Studiò filologia classica nelle università di Bonn e di Lipsia. Nel 1863 scoprì con grande entusiasmo la filosofia di Schopenauer. Nel 1868 conobbe Richard Wagner. Dal 1869 al 1878 insegnò filologia a Basilea. Nel 1889 fu colpito una malattia mentale, che lo accompagnò fino alla morte.
In La nascita della tragedia (1872), (—) affrontò la tematica dell’arte, intesa come esaltazione della vitalità e come superamento del male insito nella realtà. Secondo (—) l’uomo greco era riuscito a superare la difficoltà e l’assurdità dell’esistenza grazie alla virtù trasfiguratrice dell’arte. Quest’ultima è la risultante della tensione fra il momento «apollineo» e quello «dionisiaco», ossia fra la contemplazione appagante e l’impeto orgiastico della vitalità. La tragedia del vivere, tuttavia, è nel costante rapporto tra i due momenti, tra il limite e l’illimitato.
Nell’opera Umano, troppo umano (1878), dedicata a Voltaire, (—) affermò che tutto ciò che è, è divenuto: il bene dal male, la verità dalla menzogna, la giustizia dai rapporti di forza.

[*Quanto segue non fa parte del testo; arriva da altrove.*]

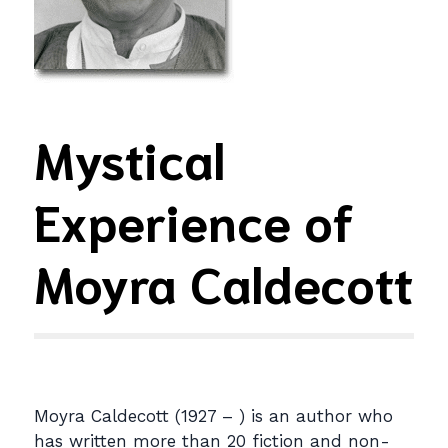
Mystical
Experience of
Moyra Caldecott
Moyra Caldecott (1927 – ) is an author who
has written more than 20 fiction and non-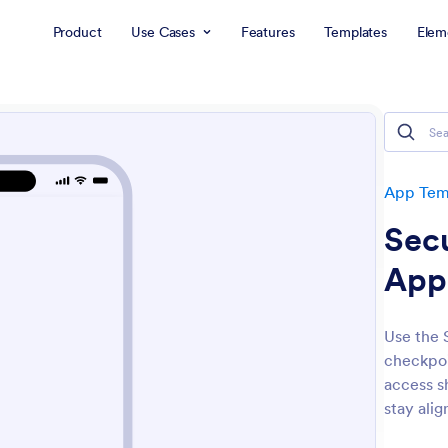
Product
Use Cases
Features
Templates
Elem
App Tem
Sec
App
Use the 
checkpoi
access s
stay alig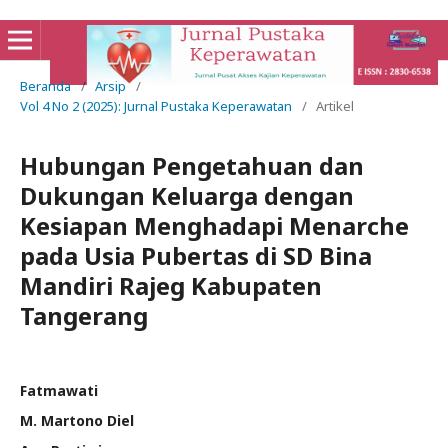
Beranda
/
Arsip
/
Vol 4 No 2 (2025): Jurnal Pustaka Keperawatan
/
Artikel
Hubungan Pengetahuan dan
Dukungan Keluarga dengan
Kesiapan Menghadapi Menarche
pada Usia Pubertas di SD Bina
Mandiri Rajeg Kabupaten
Tangerang
Fatmawati
M. Martono Diel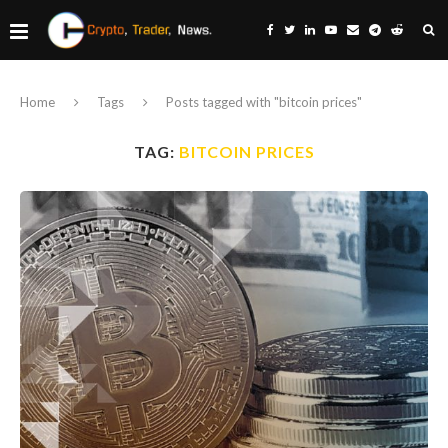
Home
Tags
Posts tagged with "bitcoin prices"
TAG:
BITCOIN PRICES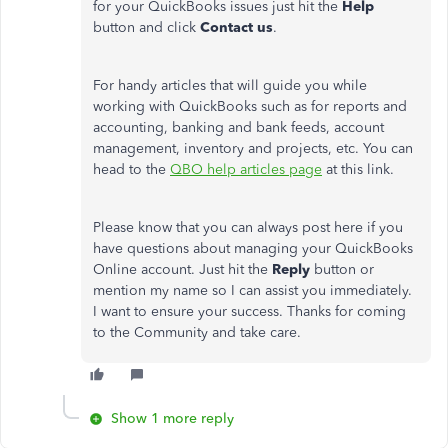
for your QuickBooks issues just hit the
Help
button and click
Contact us
.
For handy articles that will guide you while
working with QuickBooks such as for reports and
accounting, banking and bank feeds, account
management, inventory and projects, etc. You can
head to the
QBO help articles page
at this link.
Please know that you can always post here if you
have questions about managing your QuickBooks
Online account. Just hit the
Reply
button or
mention my name so I can assist you immediately.
I want to ensure your success. Thanks for coming
to the Community and take care.
Show 1 more reply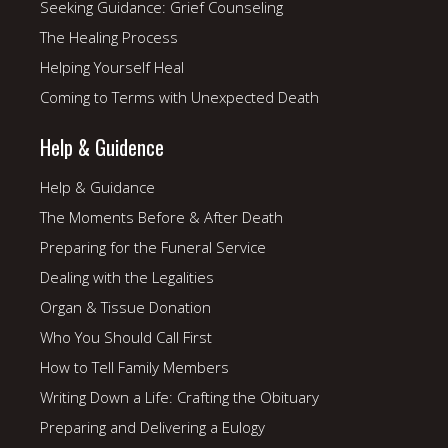
Seeking Guidance: Grief Counseling
The Healing Process
Helping Yourself Heal
Coming to Terms with Unexpected Death
Help & Guidence
Help & Guidance
The Moments Before & After Death
Preparing for the Funeral Service
Dealing with the Legalities
Organ & Tissue Donation
Who You Should Call First
How to Tell Family Members
Writing Down a Life: Crafting the Obituary
Preparing and Delivering a Eulogy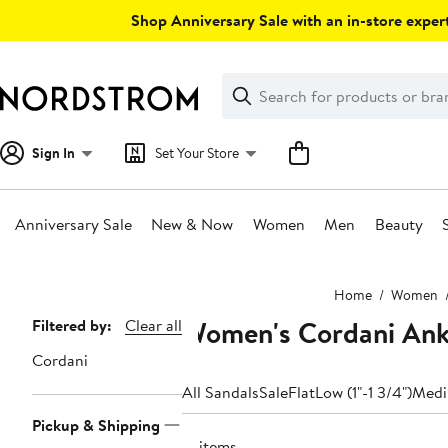
Skip
Shop Anniversary Sale with an in-store expert
navigation
Clear
Search
Clear
Search
Text
Sign In
Set Your Store
Anniversary Sale
New & Now
Women
Men
Beauty
Main
Home
Women
content
Women's Cordani Ankl
Page
Filtered by:
Clear all
Navigation
Cordani
All Sandals
Sale
Flat
Low (1"-1 3/4")
Medi
Pickup & Shipping
17 items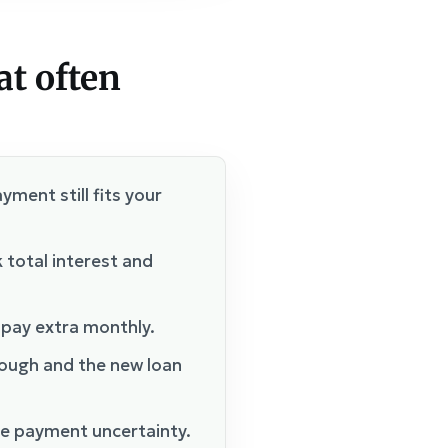
at often
yment still fits your
 total interest and
 pay extra monthly.
nough and the new loan
e payment uncertainty.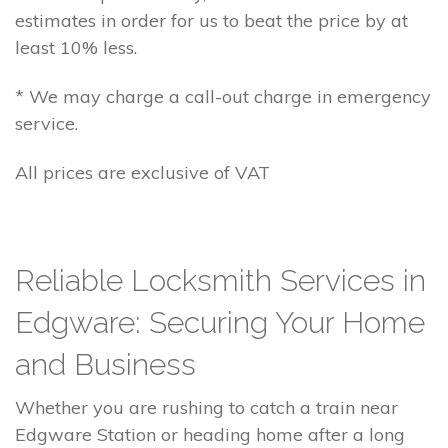
estimates in order for us to beat the price by at
least 10% less.
* We may charge a call-out charge in emergency
service.
All prices are exclusive of VAT
Reliable Locksmith Services in
Edgware: Securing Your Home
and Business
Whether you are rushing to catch a train near
Edgware Station or heading home after a long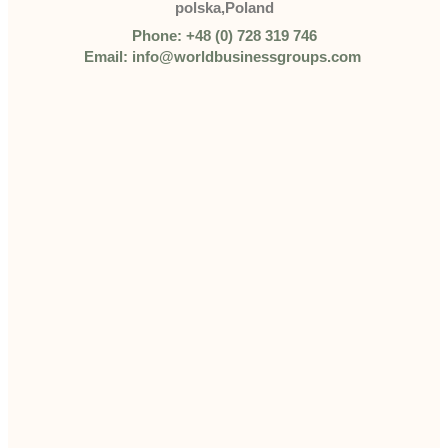
polska,Poland
Phone: +48 (0) 728 319 746
Email: info@worldbusinessgroups.com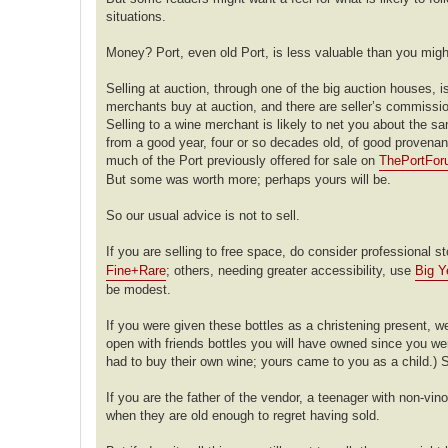
situations.
Money? Port, even old Port, is less valuable than you migh
Selling at auction, through one of the big auction houses, is
merchants buy at auction, and there are seller’s commission
Selling to a wine merchant is likely to net you about the sa
from a good year, four or so decades old, of good provenance
much of the Port previously offered for sale on
ThePortFo
But some was worth more; perhaps yours will be.
So our usual advice is not to sell.
If you are selling to free space, do consider professional
Fine+Rare
; others, needing greater accessibility, use
Big Y
be modest.
If you were given these bottles as a christening present, we
open with friends bottles you will have owned since you were 
had to buy their own wine; yours came to you as a child.) S
If you are the father of the vendor, a teenager with non-vi
when they are old enough to regret having sold.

Nel 1882 scrisse La gaia scienza, in cui per la prima volta appare il tema dell’«eterno ritorno», ripreso in Così parlò Zarathustra (1883-1885): l’universo è mosso da un movimento ciclico, in cui ogni momento ha un valore intrinseco e non finalizzato a uno scopo ultimo. Poiché la durata del mondo è illimitata nel tempo, necessariamente tutte le combinazioni possibili degli elementi tornano a ripetersi. L’uomo che comprende e vuole questa ripetizione aderisce liberamente alla necessità del divenire cosmico. Poiché nell’universo non vi è nulla a cui subordinare la vita, l’uomo deve sviluppare le sue infinite potenzialità, ricercando nuove virtù. L’individuo deve considerarsi solo come un momento transitorio verso il Superuomo. Quest’ultimo sarà l’uomo del grande disprezzo verso i valori tradizionali — quali verità, giustizia, compassione, ideologia — forgiati da un sapere mistificatorio e intriso di pregiudizi religiosi e morali. In questa prospettiva si colloca la volontà di potenza, concetto introdotto in Al di là del bene e del male (1886) e in Genealogia della morale (1887). Essa è la tendenza all’autoaffermazione dominatrice, istinto fondamentale ad affrancarsi dalla libertà per il nulla e libera accettazione della necessità dell’essere.
Da tali convinzioni filosofiche si evince il pensiero politico di (—). Poiché nel grande disprezzo dei valori tradizionali egli individua l’essenza della vita, (—) si colloca in una posizione di assoluto rifiuto dello Stato, che è considerato un crudele strumento di costrizione, posto a garanzia della società. L’uomo, infatti, inadatto alla vita, cerca conferme attraverso verità illusorie e una fitta rete di gravosi vincoli. Nell’anarchia è, invece, individuata la fase necessariamente precedente al superamento dell’uomo. La democrazia e l’elogio della libertà appaiono, al contrario, strumenti di asservimento del popolo e di creazione di tiranni.